# Mandarin Chinese Martial Arts Titles



## Matt Stone (Apr 27, 2003)

The discussion of titles came up in another thread, so here is what I know of the proper use and application of Chinese titles:

In Pinyin, they go like this - 

Shifu = teacher
Shimu = teacher's wife
Shizhang = teacher's husband
Shixiong = elder male student of same teacher
Shijie = elder female student of same teacher
Shidi = younger male student/classmate of same teacher
Shimei = younger female student/classmate of same teacher

If I study under Shifu, I am Shidi to my seniors (who are Shixiong and Shijie to me) and Shixiong to my juniors (who are Shidi and Shimei to me).

If I train with/under one of my Shixiong/Shijie, then they remain Shixiong/Shijie to me, but are Shifu to their own students.

The problem I am running into, and one I need to research, is what my Shixiong's/Shijie's students, with and under whom I also train, are supposed to call me... 

I'll post as soon as I get it figured out.

Gambarimasu.
:asian:


----------



## chufeng (Apr 27, 2003)

Furhgedabouditt.....


----------



## Matt Stone (Apr 27, 2003)

> _Originally posted by chufeng _
> *Furhgedabouditt..... *



Purely academic and rhetorical inquiry.  It will not change in the least how I have folks refer to me...  Little Fatty is just fine.  I just have to figure out how to say it in Mandarin!

Little Fatty
Gambarimasu.
:asian:


----------



## Jill666 (Apr 27, 2003)

Shimei sounds very pretty. I like it.

Better than what my classamtes usually call me. :boing2:


----------



## Matt Stone (Apr 27, 2003)

> _Originally posted by Jill666 _
> *Shimei sounds very pretty. I like it.

● ● ●

What to work on:
Can you repeat the whole forum thread on Mandarin martial arts titles above, word for word? The material after this point comes from a different source.

Dataset records:

● ● ●

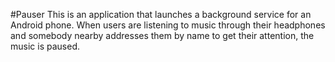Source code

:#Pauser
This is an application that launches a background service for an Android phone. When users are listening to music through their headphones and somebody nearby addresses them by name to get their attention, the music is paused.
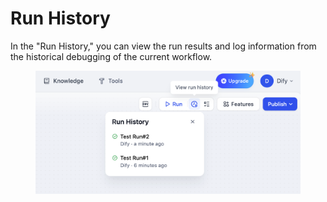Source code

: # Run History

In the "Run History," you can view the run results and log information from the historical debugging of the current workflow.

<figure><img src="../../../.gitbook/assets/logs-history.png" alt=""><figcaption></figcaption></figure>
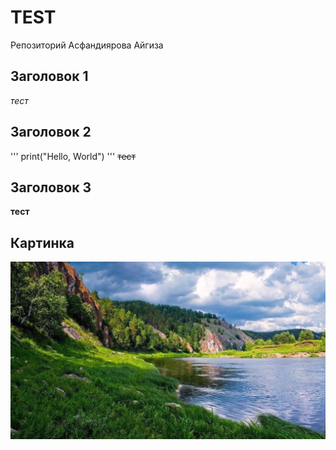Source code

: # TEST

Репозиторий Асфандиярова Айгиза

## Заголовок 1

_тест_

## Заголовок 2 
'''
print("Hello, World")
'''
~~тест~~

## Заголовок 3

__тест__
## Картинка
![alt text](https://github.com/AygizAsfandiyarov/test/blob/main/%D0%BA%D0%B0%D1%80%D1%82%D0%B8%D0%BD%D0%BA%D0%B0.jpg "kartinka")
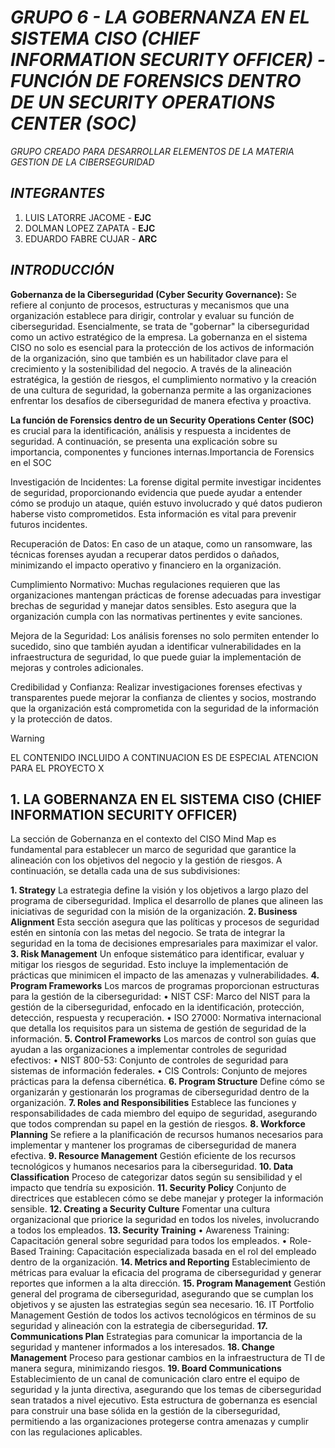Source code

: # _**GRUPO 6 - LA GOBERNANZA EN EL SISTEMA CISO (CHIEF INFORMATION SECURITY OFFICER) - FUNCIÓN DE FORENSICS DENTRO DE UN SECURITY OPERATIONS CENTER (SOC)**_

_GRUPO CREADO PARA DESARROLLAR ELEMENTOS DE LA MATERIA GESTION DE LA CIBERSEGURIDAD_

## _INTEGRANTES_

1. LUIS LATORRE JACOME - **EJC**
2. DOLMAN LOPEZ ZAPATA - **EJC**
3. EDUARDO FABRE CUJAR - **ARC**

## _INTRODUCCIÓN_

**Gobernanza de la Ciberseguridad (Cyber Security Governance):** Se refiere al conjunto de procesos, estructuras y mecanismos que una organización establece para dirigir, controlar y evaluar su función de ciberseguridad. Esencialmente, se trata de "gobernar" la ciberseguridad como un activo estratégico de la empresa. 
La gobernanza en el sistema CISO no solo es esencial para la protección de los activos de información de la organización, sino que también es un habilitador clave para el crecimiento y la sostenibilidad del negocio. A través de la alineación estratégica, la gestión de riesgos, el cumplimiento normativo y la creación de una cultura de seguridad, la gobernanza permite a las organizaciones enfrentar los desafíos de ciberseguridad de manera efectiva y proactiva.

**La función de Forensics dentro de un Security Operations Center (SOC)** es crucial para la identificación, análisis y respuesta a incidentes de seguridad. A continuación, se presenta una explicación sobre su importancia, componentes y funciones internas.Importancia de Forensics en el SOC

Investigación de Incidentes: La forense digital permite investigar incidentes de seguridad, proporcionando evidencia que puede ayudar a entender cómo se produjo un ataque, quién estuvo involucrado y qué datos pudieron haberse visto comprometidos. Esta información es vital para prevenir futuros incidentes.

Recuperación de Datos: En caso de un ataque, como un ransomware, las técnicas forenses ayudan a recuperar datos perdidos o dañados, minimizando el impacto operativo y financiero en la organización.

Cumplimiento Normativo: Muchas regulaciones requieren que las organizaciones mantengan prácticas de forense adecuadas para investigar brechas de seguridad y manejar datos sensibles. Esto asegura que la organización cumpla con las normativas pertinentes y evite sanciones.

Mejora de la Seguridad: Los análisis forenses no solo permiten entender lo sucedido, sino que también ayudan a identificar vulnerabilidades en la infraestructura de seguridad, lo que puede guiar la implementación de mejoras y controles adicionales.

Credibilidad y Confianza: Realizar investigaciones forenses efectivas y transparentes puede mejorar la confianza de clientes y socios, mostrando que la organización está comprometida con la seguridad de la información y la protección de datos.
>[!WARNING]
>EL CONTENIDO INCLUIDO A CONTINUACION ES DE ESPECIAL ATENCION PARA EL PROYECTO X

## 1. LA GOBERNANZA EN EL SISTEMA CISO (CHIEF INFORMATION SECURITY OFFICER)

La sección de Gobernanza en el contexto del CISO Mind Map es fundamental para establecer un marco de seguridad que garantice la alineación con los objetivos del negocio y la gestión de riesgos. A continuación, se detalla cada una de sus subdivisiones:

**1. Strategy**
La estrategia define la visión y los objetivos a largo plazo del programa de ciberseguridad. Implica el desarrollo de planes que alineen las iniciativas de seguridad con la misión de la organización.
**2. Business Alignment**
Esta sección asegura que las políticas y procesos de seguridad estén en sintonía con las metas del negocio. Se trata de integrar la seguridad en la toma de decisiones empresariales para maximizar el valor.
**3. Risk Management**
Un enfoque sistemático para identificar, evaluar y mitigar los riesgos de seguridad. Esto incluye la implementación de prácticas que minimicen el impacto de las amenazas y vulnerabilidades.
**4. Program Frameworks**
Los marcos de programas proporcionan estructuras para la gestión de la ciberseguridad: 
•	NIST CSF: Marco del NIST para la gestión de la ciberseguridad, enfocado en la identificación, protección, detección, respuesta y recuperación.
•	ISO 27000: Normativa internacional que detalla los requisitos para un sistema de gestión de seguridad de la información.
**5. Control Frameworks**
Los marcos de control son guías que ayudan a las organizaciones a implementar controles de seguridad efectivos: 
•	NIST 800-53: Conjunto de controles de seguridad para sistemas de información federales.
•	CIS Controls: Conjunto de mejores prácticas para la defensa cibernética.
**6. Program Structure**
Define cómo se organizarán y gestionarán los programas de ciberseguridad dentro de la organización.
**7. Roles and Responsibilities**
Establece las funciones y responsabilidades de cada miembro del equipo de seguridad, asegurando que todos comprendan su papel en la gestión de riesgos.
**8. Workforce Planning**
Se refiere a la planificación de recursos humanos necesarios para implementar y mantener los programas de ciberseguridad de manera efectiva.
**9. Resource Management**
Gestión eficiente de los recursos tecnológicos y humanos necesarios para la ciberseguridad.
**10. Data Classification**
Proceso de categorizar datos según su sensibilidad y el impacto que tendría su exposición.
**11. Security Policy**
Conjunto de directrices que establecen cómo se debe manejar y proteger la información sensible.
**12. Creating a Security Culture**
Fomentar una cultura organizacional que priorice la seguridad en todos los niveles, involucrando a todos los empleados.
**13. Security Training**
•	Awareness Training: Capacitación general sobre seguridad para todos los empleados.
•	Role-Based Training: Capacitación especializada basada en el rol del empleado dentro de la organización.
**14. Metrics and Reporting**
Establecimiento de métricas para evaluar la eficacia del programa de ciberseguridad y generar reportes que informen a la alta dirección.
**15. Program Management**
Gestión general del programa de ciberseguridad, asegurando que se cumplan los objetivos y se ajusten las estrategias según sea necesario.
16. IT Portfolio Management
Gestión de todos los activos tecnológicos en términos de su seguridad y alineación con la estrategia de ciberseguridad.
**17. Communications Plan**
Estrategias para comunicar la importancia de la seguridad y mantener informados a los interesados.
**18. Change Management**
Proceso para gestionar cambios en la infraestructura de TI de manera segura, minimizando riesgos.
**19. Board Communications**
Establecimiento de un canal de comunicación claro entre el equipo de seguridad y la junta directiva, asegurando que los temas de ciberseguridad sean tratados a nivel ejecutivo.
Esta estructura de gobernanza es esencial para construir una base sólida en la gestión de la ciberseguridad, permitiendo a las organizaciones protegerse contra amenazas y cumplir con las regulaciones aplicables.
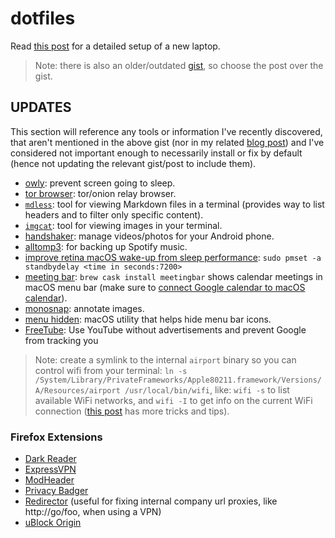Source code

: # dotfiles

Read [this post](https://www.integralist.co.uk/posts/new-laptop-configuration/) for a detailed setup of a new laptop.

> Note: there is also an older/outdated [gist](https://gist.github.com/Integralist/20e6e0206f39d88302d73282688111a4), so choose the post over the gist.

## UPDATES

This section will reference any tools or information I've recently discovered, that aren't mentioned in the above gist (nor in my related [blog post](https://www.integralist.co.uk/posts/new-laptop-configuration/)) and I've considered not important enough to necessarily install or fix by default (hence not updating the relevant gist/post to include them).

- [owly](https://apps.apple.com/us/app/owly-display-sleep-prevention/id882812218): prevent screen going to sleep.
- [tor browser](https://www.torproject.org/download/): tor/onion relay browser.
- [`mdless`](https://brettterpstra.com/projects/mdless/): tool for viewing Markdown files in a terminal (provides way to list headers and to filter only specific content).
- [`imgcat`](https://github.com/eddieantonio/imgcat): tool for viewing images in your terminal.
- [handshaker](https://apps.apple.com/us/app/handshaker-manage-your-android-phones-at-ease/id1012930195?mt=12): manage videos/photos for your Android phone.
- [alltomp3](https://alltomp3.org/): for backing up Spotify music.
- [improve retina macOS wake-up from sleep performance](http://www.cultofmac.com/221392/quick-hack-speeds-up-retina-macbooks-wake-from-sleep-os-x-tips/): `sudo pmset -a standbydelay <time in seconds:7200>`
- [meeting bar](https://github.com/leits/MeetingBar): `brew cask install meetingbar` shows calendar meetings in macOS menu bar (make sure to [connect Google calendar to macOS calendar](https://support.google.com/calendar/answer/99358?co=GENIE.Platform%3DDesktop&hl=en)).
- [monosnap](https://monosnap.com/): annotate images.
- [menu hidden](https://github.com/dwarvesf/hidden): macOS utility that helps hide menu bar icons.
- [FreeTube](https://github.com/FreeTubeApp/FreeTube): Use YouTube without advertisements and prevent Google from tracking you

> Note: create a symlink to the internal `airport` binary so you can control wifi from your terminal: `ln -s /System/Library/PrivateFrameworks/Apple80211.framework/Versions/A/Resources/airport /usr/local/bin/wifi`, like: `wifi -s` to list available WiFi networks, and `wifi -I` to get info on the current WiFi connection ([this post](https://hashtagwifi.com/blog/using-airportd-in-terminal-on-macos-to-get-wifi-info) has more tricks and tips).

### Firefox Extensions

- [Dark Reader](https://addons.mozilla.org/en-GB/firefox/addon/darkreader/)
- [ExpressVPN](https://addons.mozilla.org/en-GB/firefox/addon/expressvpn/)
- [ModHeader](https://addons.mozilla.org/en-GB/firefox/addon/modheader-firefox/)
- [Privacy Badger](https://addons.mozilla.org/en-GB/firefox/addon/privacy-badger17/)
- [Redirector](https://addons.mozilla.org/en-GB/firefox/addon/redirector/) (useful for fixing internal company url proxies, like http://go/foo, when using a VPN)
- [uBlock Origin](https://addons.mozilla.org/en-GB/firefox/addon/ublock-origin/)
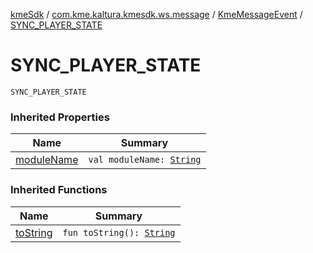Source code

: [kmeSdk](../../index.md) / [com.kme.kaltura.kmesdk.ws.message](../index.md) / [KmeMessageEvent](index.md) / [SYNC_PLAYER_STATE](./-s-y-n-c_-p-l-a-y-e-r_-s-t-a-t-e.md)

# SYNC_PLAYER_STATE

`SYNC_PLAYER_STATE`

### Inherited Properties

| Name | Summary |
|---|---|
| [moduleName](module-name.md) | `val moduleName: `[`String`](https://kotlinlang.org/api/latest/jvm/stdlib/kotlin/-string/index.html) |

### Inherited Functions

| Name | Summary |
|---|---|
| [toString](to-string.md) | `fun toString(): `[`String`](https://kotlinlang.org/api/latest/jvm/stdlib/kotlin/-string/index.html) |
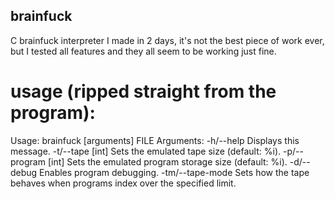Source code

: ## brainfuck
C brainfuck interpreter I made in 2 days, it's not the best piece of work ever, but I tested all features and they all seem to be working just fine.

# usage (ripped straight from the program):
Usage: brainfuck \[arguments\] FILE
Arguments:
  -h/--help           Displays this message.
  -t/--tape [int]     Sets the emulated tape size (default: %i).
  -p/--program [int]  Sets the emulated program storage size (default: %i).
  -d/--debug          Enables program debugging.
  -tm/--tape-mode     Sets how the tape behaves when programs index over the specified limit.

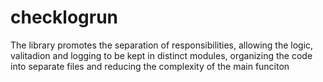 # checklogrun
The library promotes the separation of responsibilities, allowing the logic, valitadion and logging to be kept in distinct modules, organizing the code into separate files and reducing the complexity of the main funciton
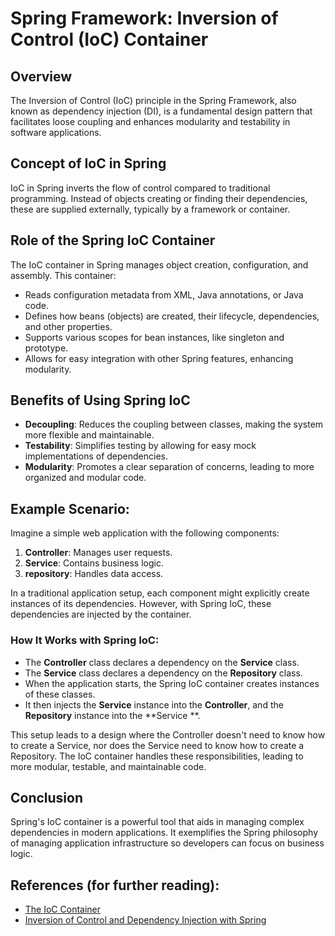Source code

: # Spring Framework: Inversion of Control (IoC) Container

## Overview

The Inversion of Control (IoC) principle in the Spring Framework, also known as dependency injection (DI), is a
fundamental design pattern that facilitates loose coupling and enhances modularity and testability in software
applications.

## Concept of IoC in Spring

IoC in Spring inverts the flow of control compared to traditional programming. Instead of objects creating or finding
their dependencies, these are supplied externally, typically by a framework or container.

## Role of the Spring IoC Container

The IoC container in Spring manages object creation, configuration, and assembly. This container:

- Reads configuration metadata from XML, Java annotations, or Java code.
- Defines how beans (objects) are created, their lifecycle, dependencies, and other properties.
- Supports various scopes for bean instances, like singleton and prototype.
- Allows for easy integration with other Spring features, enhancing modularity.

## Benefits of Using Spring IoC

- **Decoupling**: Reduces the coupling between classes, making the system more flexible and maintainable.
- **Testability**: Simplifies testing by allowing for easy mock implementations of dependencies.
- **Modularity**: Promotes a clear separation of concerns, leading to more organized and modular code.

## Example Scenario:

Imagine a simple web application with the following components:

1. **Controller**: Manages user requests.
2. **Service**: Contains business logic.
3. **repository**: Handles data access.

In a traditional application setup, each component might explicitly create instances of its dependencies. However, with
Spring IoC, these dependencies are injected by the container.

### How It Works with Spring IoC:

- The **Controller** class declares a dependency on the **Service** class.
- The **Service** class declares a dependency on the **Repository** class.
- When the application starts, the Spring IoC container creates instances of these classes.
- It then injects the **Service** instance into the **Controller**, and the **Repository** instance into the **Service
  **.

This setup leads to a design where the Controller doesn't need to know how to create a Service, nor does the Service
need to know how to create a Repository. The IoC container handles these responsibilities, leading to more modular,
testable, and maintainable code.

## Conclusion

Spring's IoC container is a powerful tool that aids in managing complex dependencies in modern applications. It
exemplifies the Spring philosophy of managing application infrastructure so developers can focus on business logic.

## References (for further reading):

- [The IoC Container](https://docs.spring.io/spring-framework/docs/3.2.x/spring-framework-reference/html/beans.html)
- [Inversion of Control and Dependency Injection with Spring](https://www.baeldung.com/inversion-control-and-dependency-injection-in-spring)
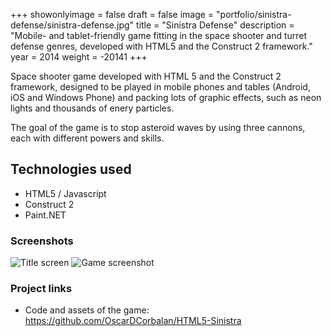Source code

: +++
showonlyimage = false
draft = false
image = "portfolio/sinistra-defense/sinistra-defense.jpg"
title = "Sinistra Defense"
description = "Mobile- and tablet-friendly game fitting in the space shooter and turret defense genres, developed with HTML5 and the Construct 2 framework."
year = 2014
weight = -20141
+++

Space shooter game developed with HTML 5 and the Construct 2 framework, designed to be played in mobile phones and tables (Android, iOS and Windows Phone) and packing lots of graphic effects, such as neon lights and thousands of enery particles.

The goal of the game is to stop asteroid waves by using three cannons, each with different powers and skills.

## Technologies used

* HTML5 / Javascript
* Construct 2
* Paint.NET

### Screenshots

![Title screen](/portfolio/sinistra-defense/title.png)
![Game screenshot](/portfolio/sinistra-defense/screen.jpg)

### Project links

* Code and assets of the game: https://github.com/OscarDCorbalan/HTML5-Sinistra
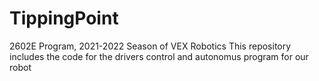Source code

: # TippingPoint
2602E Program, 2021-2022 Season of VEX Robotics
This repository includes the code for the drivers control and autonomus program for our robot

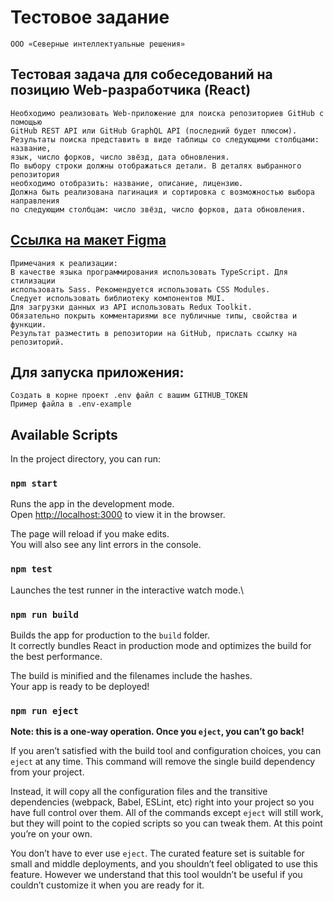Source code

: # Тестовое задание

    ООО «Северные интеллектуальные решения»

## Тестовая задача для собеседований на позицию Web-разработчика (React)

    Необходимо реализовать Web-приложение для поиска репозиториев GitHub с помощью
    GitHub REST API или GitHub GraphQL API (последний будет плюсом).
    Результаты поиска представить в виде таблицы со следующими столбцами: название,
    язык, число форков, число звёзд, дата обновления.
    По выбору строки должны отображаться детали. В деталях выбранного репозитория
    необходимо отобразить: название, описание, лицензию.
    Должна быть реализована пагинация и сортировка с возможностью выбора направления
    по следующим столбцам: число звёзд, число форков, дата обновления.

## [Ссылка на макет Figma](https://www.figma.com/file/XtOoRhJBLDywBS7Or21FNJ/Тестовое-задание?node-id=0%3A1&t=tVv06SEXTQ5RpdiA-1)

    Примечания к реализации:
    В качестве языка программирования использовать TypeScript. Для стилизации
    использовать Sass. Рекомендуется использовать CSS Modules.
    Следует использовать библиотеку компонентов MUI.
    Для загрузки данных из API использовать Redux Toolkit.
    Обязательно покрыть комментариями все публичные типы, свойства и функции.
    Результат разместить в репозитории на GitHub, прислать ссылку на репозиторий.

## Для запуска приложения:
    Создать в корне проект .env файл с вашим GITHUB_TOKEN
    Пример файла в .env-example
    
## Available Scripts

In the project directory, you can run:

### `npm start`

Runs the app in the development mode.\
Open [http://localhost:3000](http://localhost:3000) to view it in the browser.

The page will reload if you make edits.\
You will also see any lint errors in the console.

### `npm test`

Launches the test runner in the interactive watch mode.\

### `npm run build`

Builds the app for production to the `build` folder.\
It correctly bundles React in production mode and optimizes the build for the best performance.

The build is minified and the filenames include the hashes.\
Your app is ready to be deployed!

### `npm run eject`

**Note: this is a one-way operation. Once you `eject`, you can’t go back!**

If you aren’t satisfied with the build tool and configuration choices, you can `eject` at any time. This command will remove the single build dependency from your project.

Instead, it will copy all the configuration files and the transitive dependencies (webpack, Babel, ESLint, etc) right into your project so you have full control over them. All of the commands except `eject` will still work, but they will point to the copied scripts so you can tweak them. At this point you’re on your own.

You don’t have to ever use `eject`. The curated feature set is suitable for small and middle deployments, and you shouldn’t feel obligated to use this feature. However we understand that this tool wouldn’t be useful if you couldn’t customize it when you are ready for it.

● ● ●

Result of this exercise:
# Mandarin Chinese Martial Arts Titles



## Matt Stone (Apr 27, 2003)

The discussion of titles came up in another thread, so here is what I know of the proper use and application of Chinese titles:

In Pinyin, they go like this - 

Shifu = teacher
Shimu = teacher's wife
Shizhang = teacher's husband
Shixiong = elder male student of same teacher
Shijie = elder female student of same teacher
Shidi = younger male student/classmate of same teacher
Shimei = younger female student/classmate of same teacher

If I study under Shifu, I am Shidi to my seniors (who are Shixiong and Shijie to me) and Shixiong to my juniors (who are Shidi and Shimei to me).

If I train with/under one of my Shixiong/Shijie, then they remain Shixiong/Shijie to me, but are Shifu to their own students.

The problem I am running into, and one I need to research, is what my Shixiong's/Shijie's students, with and under whom I also train, are supposed to call me... 

I'll post as soon as I get it figured out.

Gambarimasu.
:asian:


----------



## chufeng (Apr 27, 2003)

Furhgedabouditt.....


----------



## Matt Stone (Apr 27, 2003)

> _Originally posted by chufeng _
> *Furhgedabouditt..... *



Purely academic and rhetorical inquiry.  It will not change in the least how I have folks refer to me...  Little Fatty is just fine.  I just have to figure out how to say it in Mandarin!

Little Fatty
Gambarimasu.
:asian:


----------



## Jill666 (Apr 27, 2003)

Shimei sounds very pretty. I like it.

Better than what my classamtes usually call me. :boing2:


----------



## Matt Stone (Apr 27, 2003)

> _Originally posted by Jill666 _
> *Shimei sounds very pretty. I like it.